• [Records to use]:
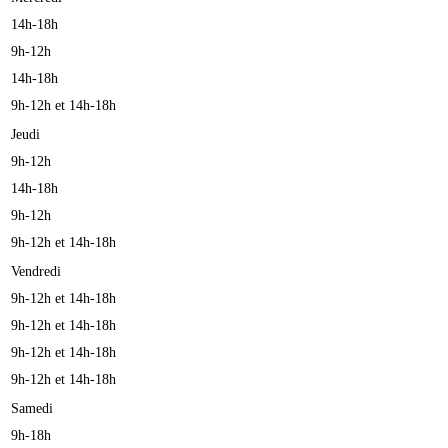
14h-18h
9h-12h
14h-18h
9h-12h et 14h-18h
Jeudi
9h-12h
14h-18h
9h-12h
9h-12h et 14h-18h
Vendredi
9h-12h et 14h-18h
9h-12h et 14h-18h
9h-12h et 14h-18h
9h-12h et 14h-18h
Samedi
9h-18h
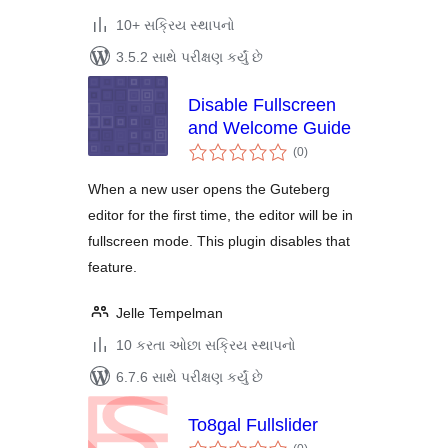
10+ સક્રિય સ્થાપનો
3.5.2 સાથે પરીક્ષણ કર્યું છે
Disable Fullscreen
and Welcome Guide
કુલ
(0
)
રેટિંગ્સ
When a new user opens the Guteberg
editor for the first time, the editor will be in
fullscreen mode. This plugin disables that
feature.
Jelle Tempelman
10 કરતા ઓછા સક્રિય સ્થાપનો
6.7.6 સાથે પરીક્ષણ કર્યું છે
To8gal Fullslider
કુલ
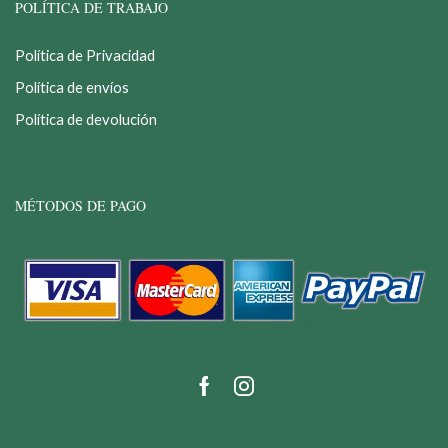
POLÍTICA DE TRABAJO
Política de Privacidad
Política de envíos
Política de devolución
MÉTODOS DE PAGO
Facebook
Instagram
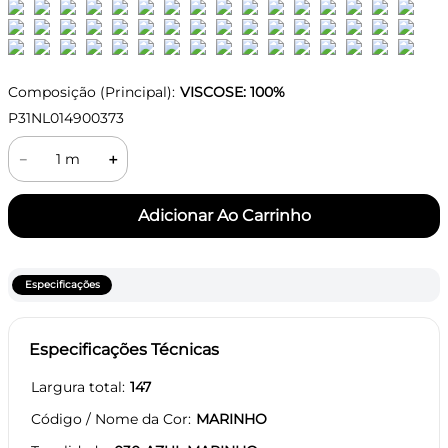
Composição (Principal):
VISCOSE: 100%
P31NL014900373
－
＋
Especificações
Especificações Técnicas
Largura total
147
Código / Nome da Cor
MARINHO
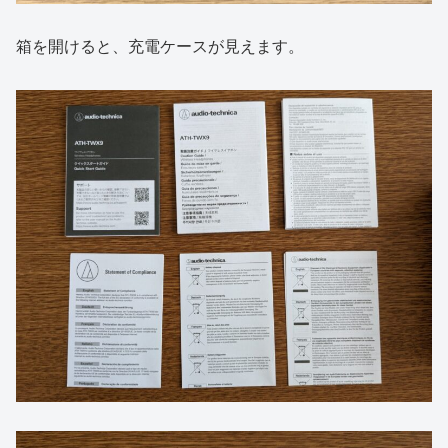
箱を開けると、充電ケースが見えます。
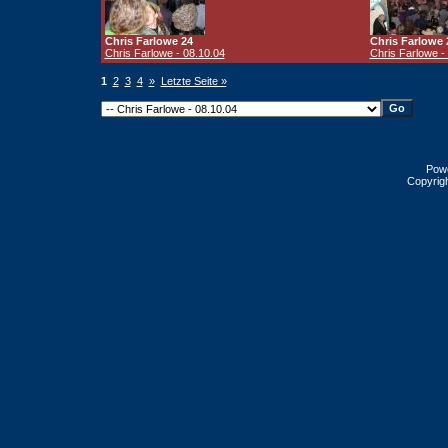
Chris Farlowe 24
Chris Farlowe 
Chris Farlowe - 08.10.04
Chris Farlowe -
1
2
3
4
»
Letzte Seite »
Pow
Copyrig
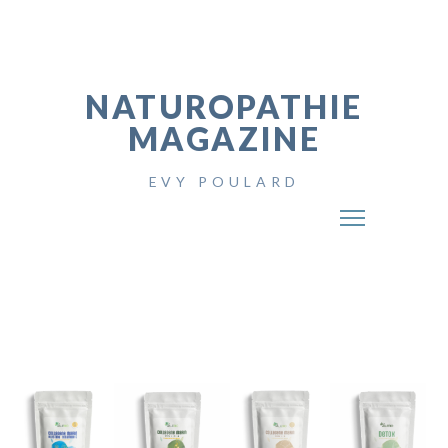
NATUROPATHIE
MAGAZINE
EVY POULARD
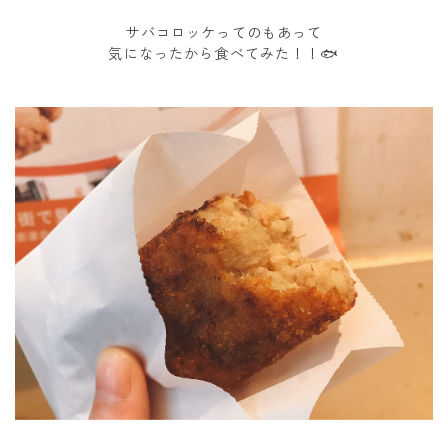
サバコロッケってのもあって
気になったから食べてみた！！🐟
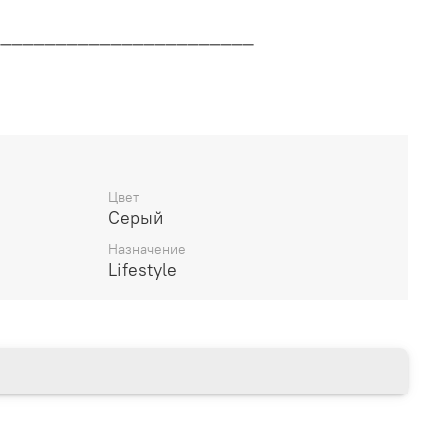
________________________
дителя
________________________
Цвет
Серый
14 дней
Назначение
Lifestyle
________________________
есяцев через Сбербанк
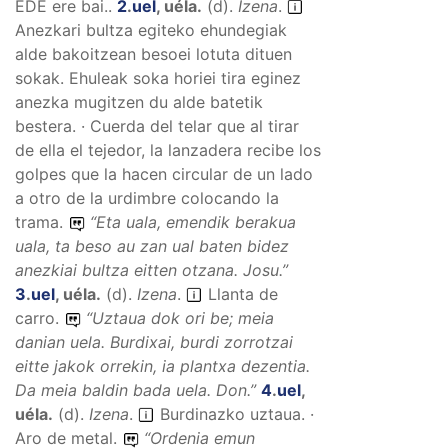
EDE ere bai..
2
.
uel
,
uéla
.
(
d
).
Izena
.
Anezkari bultza egiteko ehundegiak
alde bakoitzean besoei lotuta dituen
sokak. Ehuleak soka horiei tira eginez
anezka mugitzen du alde batetik
bestera. · Cuerda del telar que al tirar
de ella el tejedor, la lanzadera recibe los
golpes que la hacen circular de un lado
a otro de la urdimbre colocando la
trama.
“
Eta uala, emendik berakua
uala, ta beso au zan ual baten bidez
anezkiai bultza eitten otzana.
Josu.”
3
.
uel
,
uéla
.
(
d
).
Izena
.
Llanta de
carro.
“
Uztaua dok ori be; meia
danian uela. Burdixai, burdi zorrotzai
eitte jakok orrekin, ia plantxa dezentia.
Da meia baldin bada uela.
Don.”
4
.
uel
,
uéla
.
(
d
).
Izena
.
Burdinazko uztaua. ·
Aro de metal.
“
Ordenia emun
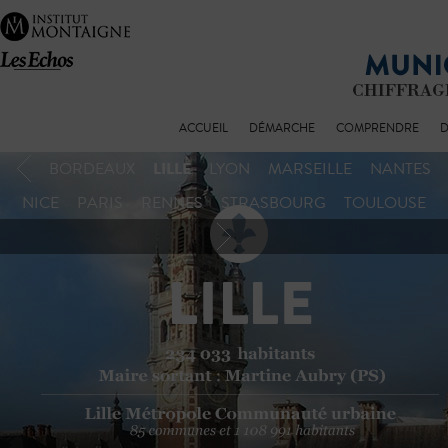
ACCUEIL
DÉMARCHE
COMPRENDRE
D
LILLE
BORDEAUX
LYON
MARSEILLE
NANTES
NICE
PARIS
RENNES
STRASBOURG
TOULOUSE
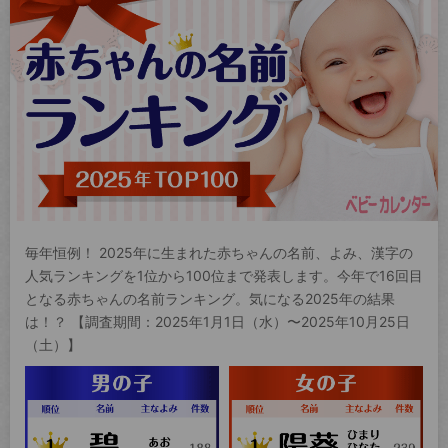
毎年恒例！ 2025年に生まれた赤ちゃんの名前、よみ、漢字の
人気ランキングを1位から100位まで発表します。今年で16回目
となる赤ちゃんの名前ランキング。気になる2025年の結果
は！？ 【調査期間：2025年1月1日（水）〜2025年10月25日
（土）】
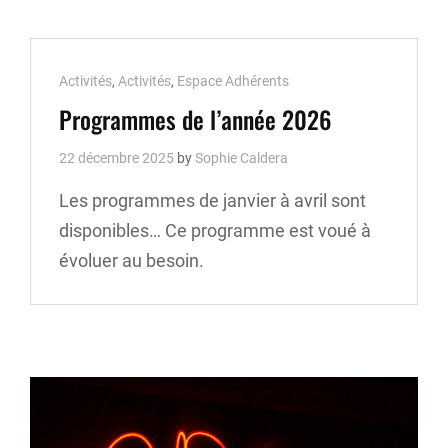
Cat
Activités
,
Activités
,
Espace Adhérents
Links
Programmes de l’année 2026
22 décembre 2025
by
Sophie Caldera
Les programmes de janvier à avril sont
disponibles… Ce programme est voué à
évoluer au besoin.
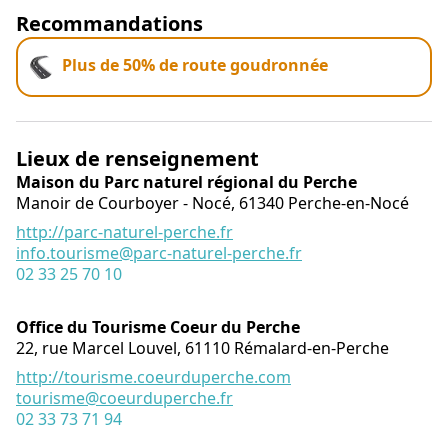
Recommandations
Plus de 50% de route goudronnée
Lieux de renseignement
Maison du Parc naturel régional du Perche
Manoir de Courboyer - Nocé,
61340
Perche-en-Nocé
http://parc-naturel-perche.fr
info.tourisme@parc-naturel-perche.fr
02 33 25 70 10
Office du Tourisme Coeur du Perche
22, rue Marcel Louvel,
61110
Rémalard-en-Perche
http://tourisme.coeurduperche.com
tourisme@coeurduperche.fr
02 33 73 71 94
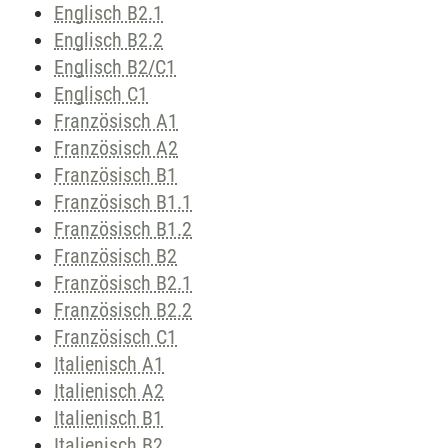
Englisch B2.1
Englisch B2.2
Englisch B2/C1
Englisch C1
Französisch A1
Französisch A2
Französisch B1
Französisch B1.1
Französisch B1.2
Französisch B2
Französisch B2.1
Französisch B2.2
Französisch C1
Italienisch A1
Italienisch A2
Italienisch B1
Italienisch B2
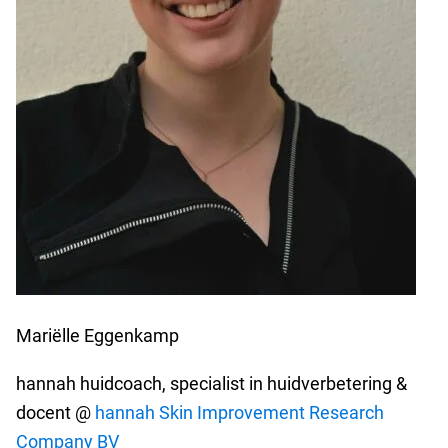
Mariëlle Eggenkamp
hannah huidcoach, specialist in huidverbetering &
docent @
hannah Skin Improvement Research
Company BV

• [The task]:
Recast the text read from all the entries above as a JSON list of strings, one string per line, leaving out blank lines and the pictures.

• [The answer]:
[
  "14h-18h",
  "9h-12h",
  "14h-18h",
  "9h-12h et 14h-18h",
  "Jeudi",
  "9h-12h",
  "14h-18h",
  "9h-12h",
  "9h-12h et 14h-18h",
  "Vendredi",
  "9h-12h et 14h-18h",
  "9h-12h et 14h-18h",
  "9h-12h et 14h-18h",
  "9h-12h et 14h-18h",
  "Samedi",
  "9h-18h",
  "10+ સક્રિય સ્થાપનો",
  "3.5.2 સાથે પરીક્ષણ કર્યું છે",
  "Disable Fullscreen",
  "and Welcome Guide",
  "કુલ",
  "(0",
  ")",
  "રેટિંગ્સ",
  "When a new user opens the Guteberg",
  "editor for the first time, the editor will be in",
  "fullscreen mode. This plugin disables that",
  "feature.",
  "Jelle Tempelman",
  "10 કરતા ઓછા સક્રિય સ્થાપનો",
  "6.7.6 સાથે પરીક્ષણ કર્યું છે",
  "To8gal Fullslider",
  "કુલ",
  "POLÍTICA DE TRABAJO",
  "Política de Privacidad",
  "Política de envíos",
  "Política de devolución",
  "MÉTODOS DE PAGO",
  "Facebook",
  "Instagram",
  "Composição (Principal):",
  "VISCOSE: 100%",
  "P31NL014900373",
  "－",
  "＋",
  "Especificações",
  "Especificações Técnicas",
  "Largura total",
  "147",
  "Código / Nome da Cor",
  "MARINHO",
  "箱を開けると、充電ケースが見えます。",
  "Chris Farlowe 24",
  "Chris Farlowe ",
  "Chris Farlowe - 08.10.04",
  "Chris Farlowe -",
  "1",
  "2",
  "3",
  "4",
  "»",
  "Letzte Seite »",
  "Pow",
  "Copyrig",
  "NATUROPATHIE",
  "MAGAZINE",
  "EVY POULARD",
  "サバコロッケってのもあって",
  "気になったから食べてみた！！🐟",
  "________________________",
  "дителя",
  "________________________",
  "Цвет",
  "Серый",
  "14 дней",
  "Назначение",
  "Lifestyle",
  "________________________",
  "есяцев через Сбербанк",
  "EDE ere bai..",
  "2",
  ".",
  "uel",
  ",",
  "uéla",
  ".",
  "(",
  "d",
  ").",
  "Izena",
  ".",
  "Anezkari bultza egiteko ehundegiak",
  "alde bakoitzean besoei lotuta dituen",
  "sokak. Ehuleak soka horiei tira eginez",
  "anezka mugitzen du alde batetik",
  "bestera. · Cuerda del telar que al tirar",
  "de ella el tejedor, la lanzadera recibe los",
  "golpes que la hacen circular de un lado",
  "a otro de la urdimbre colocando la",
  "trama.",
  "“",
  "Eta uala, emendik berakua",
  "uala, ta beso au zan ual baten bidez",
  "anezkiai bultza eitten otzana.",
  "Josu.”",
  "3",
  ".",
  "uel",
  ",",
  "uéla",
  ".",
  "(",
  "d",
  ").",
  "Izena",
  ".",
  "Llanta de",
  "carro.",
  "“",
  "Uztaua dok ori be; meia",
  "danian uela. Burdixai, burdi zorrotzai",
  "eitte jakok orrekin, ia plantxa dezentia.",
  "Da meia baldin bada uela.",
  "Don.”",
  "4",
  ".",
  "uel",
  ",",
  "uéla",
  ".",
  "(",
  "d",
  ").",
  "Izena",
  ".",
  "Burdinazko uztaua. ·",
  "Aro de metal.",
  "“",
  "Ordenia emun",
  "ACCUEIL",
  "DÉMARCHE",
  "COMPRENDRE",
  "D",
  "LILLE",
  "BORDEAUX",
  "LYON",
  "MARSEILLE",
  "NANTES",
  "NICE",
  "PARIS",
  "RENNES",
  "STRASBOURG",
  "TOULOUSE",
  "毎年恒例！ 2025年に生まれた赤ちゃんの名前、よみ、漢字の",
  "人気ランキングを1位から100位まで発表します。今年で16回目",
  "となる赤ちゃんの名前ランキング。気になる2025年の結果",
  "は！？ 【調査期間：2025年1月1日（水）〜2025年10月25日",
  "（土）】",
  "Cat",
  "Activités",
  ",",
  "Activités",
  ",",
  "Espace Adhérents",
  "Links",
  "Programmes de l’année 2026",
  "22 décembre 2025",
  "by",
  "Sophie Caldera",
  "Les programmes de janvier à avril sont",
  "disponibles… Ce programme est voué à",
  "évoluer au besoin.",
  "Recommandations",
  "Plus de 50% de route goudronnée",
  "Lieux de renseignement",
  "Maison du Parc naturel régional du Perche",
  "Manoir de Courboyer - Nocé,",
  "61340",
  "Perche-en-Nocé",
  "http://parc-naturel-perche.fr",
  "info.tourisme@parc-naturel-perche.fr",
  "02 33 25 70 10",
  "Office du Tourisme Coeur du Perche",
  "22, rue Marcel Louvel,",
  "61110",
  "Rémalard-en-Perche",
  "http://tourisme.coeurduperche.com",
  "tourisme@coeurduperche.fr",
  "02 33 73 71 94",
  "Englisch B2.1",
  "Englisch B2.2",
  "Englisch B2/C1",
  "Englisch C1",
  "Französisch A1",
  "Französisch A2",
  "Französisch B1",
  "Französisch B1.1",
  "Französisch B1.2",
  "Französisch B2",
  "Französisch B2.1",
  "Französisch B2.2",
  "Französisch C1",
  "Italienisch A1",
  "Italienisch A2",
  "Italienisch B1",
  "Italienisch B2",
  "Mariëlle Eggenkamp",
  "hannah huidcoach, specialist in huidverbetering &",
  "docent @",
  "hannah Skin Improvement Research",
  "Company BV"
]